Todos percebem agora a importância da vacinação no controlo de doenças que podemos controlar. Ainda assim, sem qualquer explicação possível, a não ser o gostinho especial de ser do contra, o governo britânico, o mesmo do Brexit, decidiu seguir um rumo diferente do resto do mundo. Business as usual, como se diz por lá, ignorando os factos e acontecimentos que vamos podendo testemunhar vindos da China, em Itália, na França, Alemanha e agora em Espanha, mesmo aqui ao lado, de saturação da capacidade de resposta dos nossos sistemas de saúde. Ainda na passada segunda-feira, foi tornado público um estudo de um grupo de trabalho do Imperial College em Londres que aponta claramente que a política que estava a ser seguida resultaria numa procura oito vezes superior à oferta do número de camas disponíveis em cuidados intensivos e custaria 250 mil mortes (a sua maioria pessoas acima dos 70-80 anos – os nossos pais ou os nossos avós, para quem ainda os tenha) à custa da COVID-19, só no Reino Unido, e mais de 1 milhão se uma estratégia semelhante fosse seguida pelos EUA, como parecia estar a acontecer (veja com atenção Sr. Prof. Pedro Simas e deixe de dizer disparates publicamente).

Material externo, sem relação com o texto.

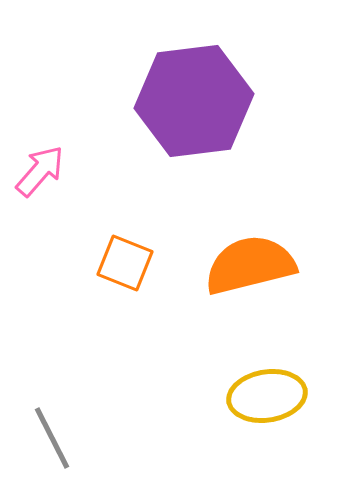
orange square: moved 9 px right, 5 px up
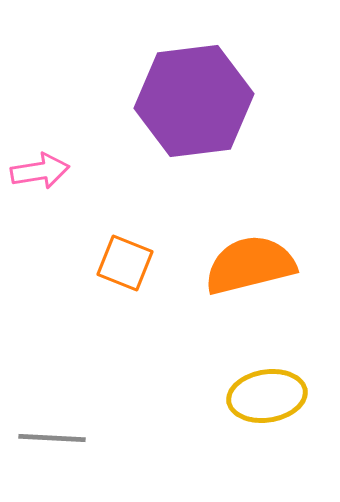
pink arrow: rotated 40 degrees clockwise
gray line: rotated 60 degrees counterclockwise
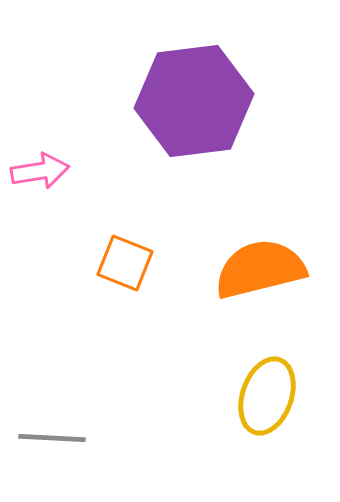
orange semicircle: moved 10 px right, 4 px down
yellow ellipse: rotated 62 degrees counterclockwise
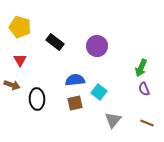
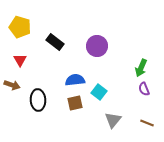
black ellipse: moved 1 px right, 1 px down
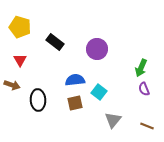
purple circle: moved 3 px down
brown line: moved 3 px down
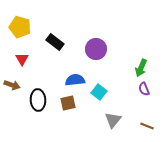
purple circle: moved 1 px left
red triangle: moved 2 px right, 1 px up
brown square: moved 7 px left
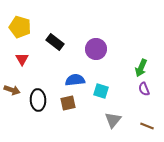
brown arrow: moved 5 px down
cyan square: moved 2 px right, 1 px up; rotated 21 degrees counterclockwise
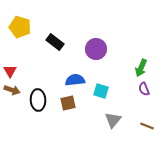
red triangle: moved 12 px left, 12 px down
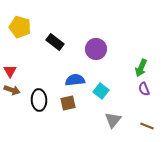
cyan square: rotated 21 degrees clockwise
black ellipse: moved 1 px right
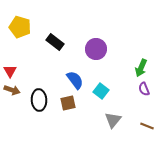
blue semicircle: rotated 60 degrees clockwise
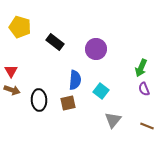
red triangle: moved 1 px right
blue semicircle: rotated 42 degrees clockwise
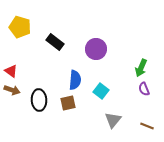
red triangle: rotated 24 degrees counterclockwise
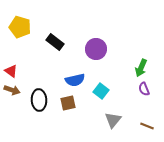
blue semicircle: rotated 72 degrees clockwise
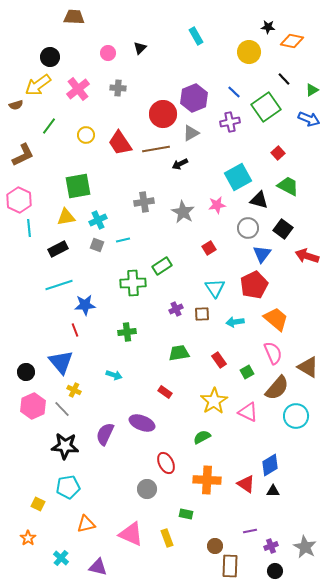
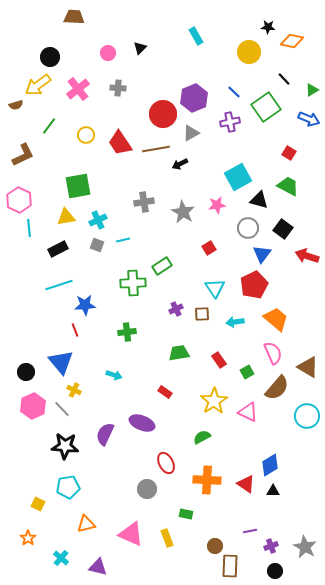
red square at (278, 153): moved 11 px right; rotated 16 degrees counterclockwise
cyan circle at (296, 416): moved 11 px right
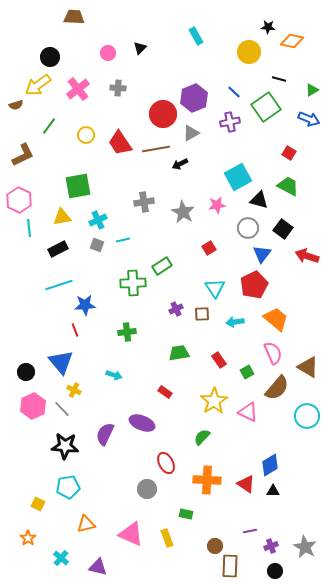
black line at (284, 79): moved 5 px left; rotated 32 degrees counterclockwise
yellow triangle at (66, 217): moved 4 px left
green semicircle at (202, 437): rotated 18 degrees counterclockwise
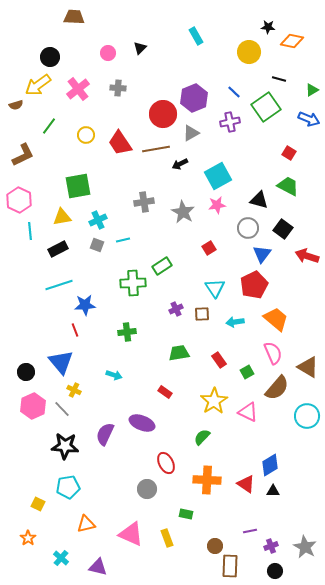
cyan square at (238, 177): moved 20 px left, 1 px up
cyan line at (29, 228): moved 1 px right, 3 px down
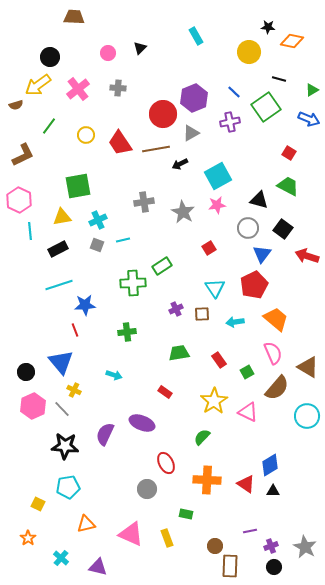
black circle at (275, 571): moved 1 px left, 4 px up
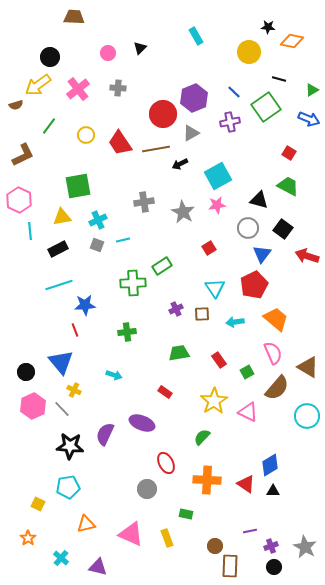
black star at (65, 446): moved 5 px right
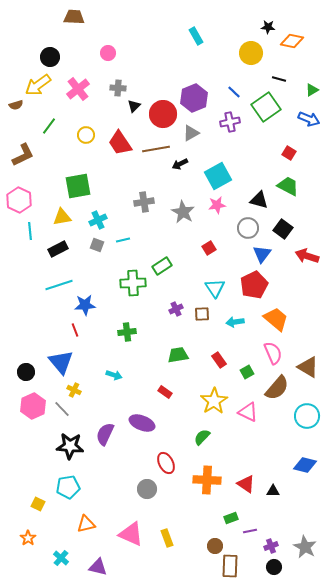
black triangle at (140, 48): moved 6 px left, 58 px down
yellow circle at (249, 52): moved 2 px right, 1 px down
green trapezoid at (179, 353): moved 1 px left, 2 px down
blue diamond at (270, 465): moved 35 px right; rotated 45 degrees clockwise
green rectangle at (186, 514): moved 45 px right, 4 px down; rotated 32 degrees counterclockwise
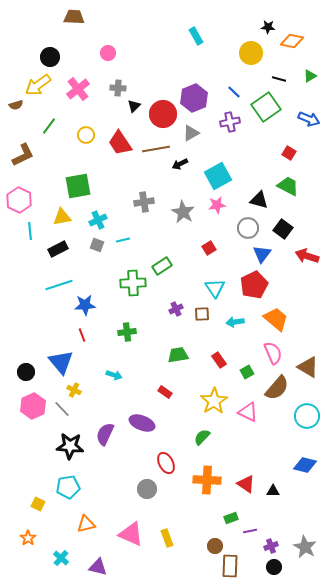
green triangle at (312, 90): moved 2 px left, 14 px up
red line at (75, 330): moved 7 px right, 5 px down
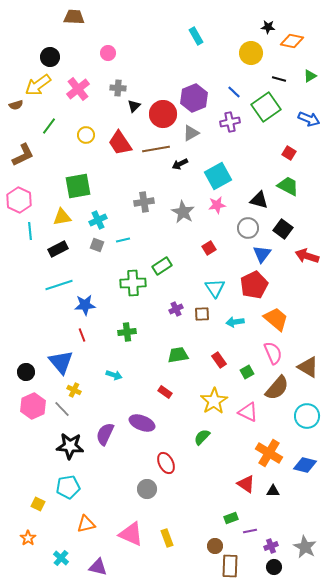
orange cross at (207, 480): moved 62 px right, 27 px up; rotated 28 degrees clockwise
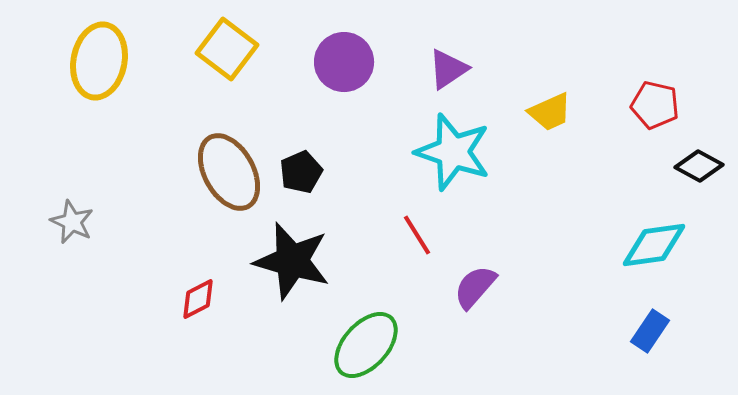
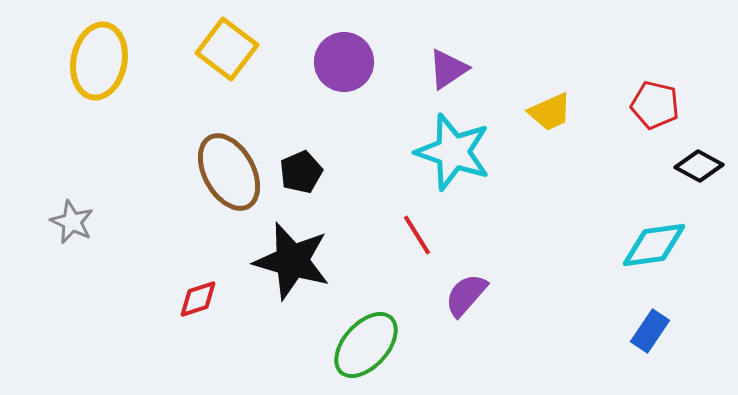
purple semicircle: moved 9 px left, 8 px down
red diamond: rotated 9 degrees clockwise
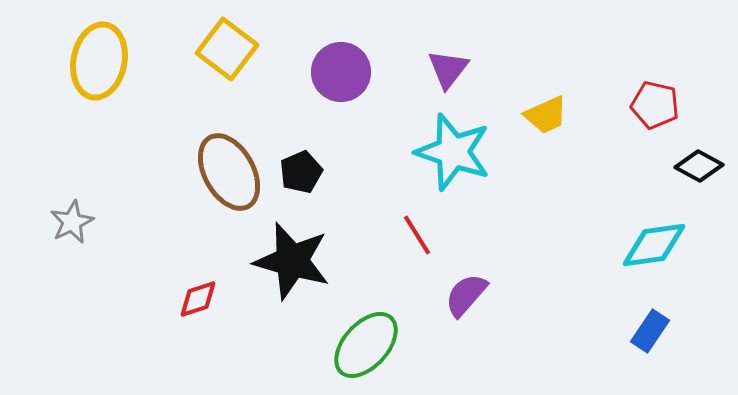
purple circle: moved 3 px left, 10 px down
purple triangle: rotated 18 degrees counterclockwise
yellow trapezoid: moved 4 px left, 3 px down
gray star: rotated 21 degrees clockwise
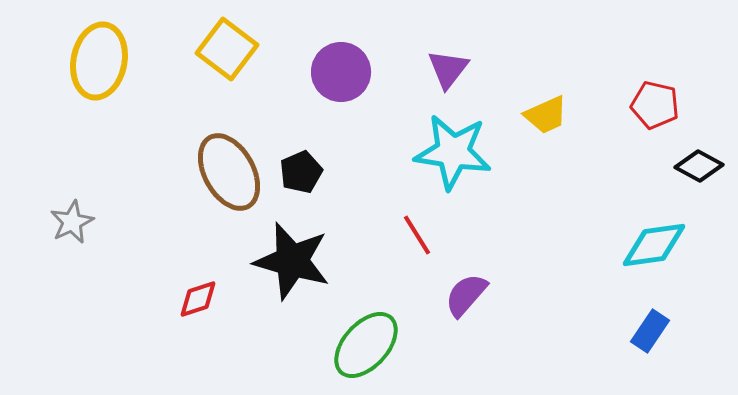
cyan star: rotated 10 degrees counterclockwise
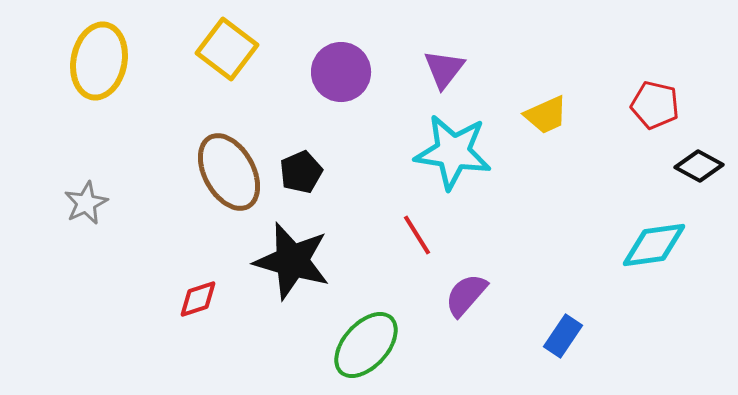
purple triangle: moved 4 px left
gray star: moved 14 px right, 19 px up
blue rectangle: moved 87 px left, 5 px down
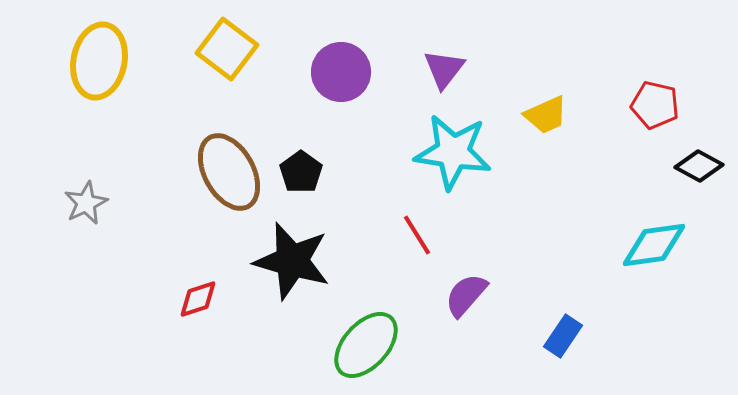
black pentagon: rotated 12 degrees counterclockwise
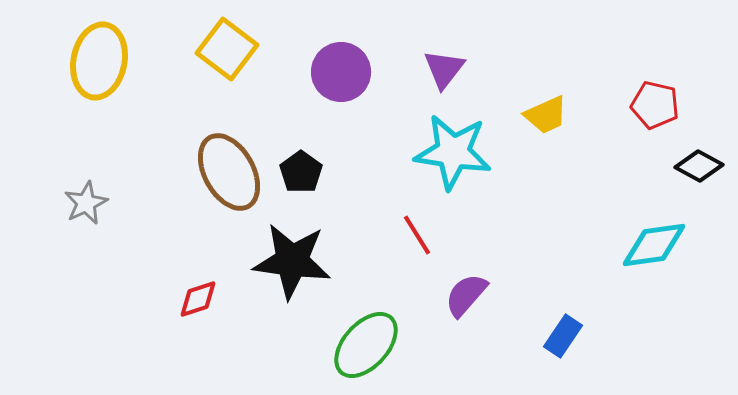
black star: rotated 8 degrees counterclockwise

O mesmo estudo é inequívoco: somente a supressão efetiva da propagação da COVID-19 poderá salvar vidas. E como se consegue isso? O fecho de escolas e universidades só nos dá tempo, mas não evitará um pico quase tão grande como o que seria se não tivéssemos feito nada, uma ou duas semanas mais tarde.
O que podemos então fazer com os recursos que temos, AGORA?
1- Isolamento de casos confirmados pelo menos sete dias;
2- Distanciamento social de toda a população e não só nos grupos de risco como defendia o modelo britânico;
3- Quarentena (efetiva!) em casa durante 14 dias para as pessoas sem COVID-19 ou sem sintomas, mantendo-se sempre que possível a trabalhar a partir de casa (há que pensar na Economia!).
4- Manter escolas e universidades fechadas.
Curiosamente, o fecho de fronteiras aéreas e terrestres (também declarado ontem e anteontem pelo Governo) e a proibição de viajar, parecem ter somente um impacto modesto na supressão da propagação da COVID-19.
Qual o maior problema disto tudo?
Estas medidas só terão o efeito de supressão se aplicadas continuadamente ao longo de vários meses (pelo menos cinco meses, segundo o estudo do Imperial College e poderá ter que ser prolongada até que uma vacina fique disponível), assumindo que a epidemiologia da propagação da COVID-19 não se irá alterar nos próximos tempos, o que pode e todos esperamos não vir a acontecer.
Sr. António Costa, estamos preparados para a guerra? Qual é o seu plano? Qual é o plano que tem para o País nestas circunstâncias? Quem viu na segunda-feira como eu vi, em direto, o presidente Macron a anunciar medidas extraordinárias de apoio à Economia e declarar aos franceses, repetidamente, que estamos em estado de guerra, franceses que estão hoje como nós estaremos daqui por duas/três semanas?
A crise do subprime em 2008, que tantas marcas deixou no nosso País e no mundo, é um bebé comparada com os desafios socioeconómicos que iremos ter pela nossa frente. A grande diferença é que a recuperação será muito rápida, para quem se aguentar.
Este é porventura o grande desafio das nossas vidas e a nossa obrigação para com as gerações que nos trouxeram a este mundo. Daqui por duas semanas teremos dezenas de milhares de infetados com COVID-19 em Portugal. As medidas agora tomadas demorarão semanas a ter efeito. O estado de emergência é a única forma de respondermos todos coordenadamente e com a disciplina que se impõe em estado de guerra. Todos, venceremos!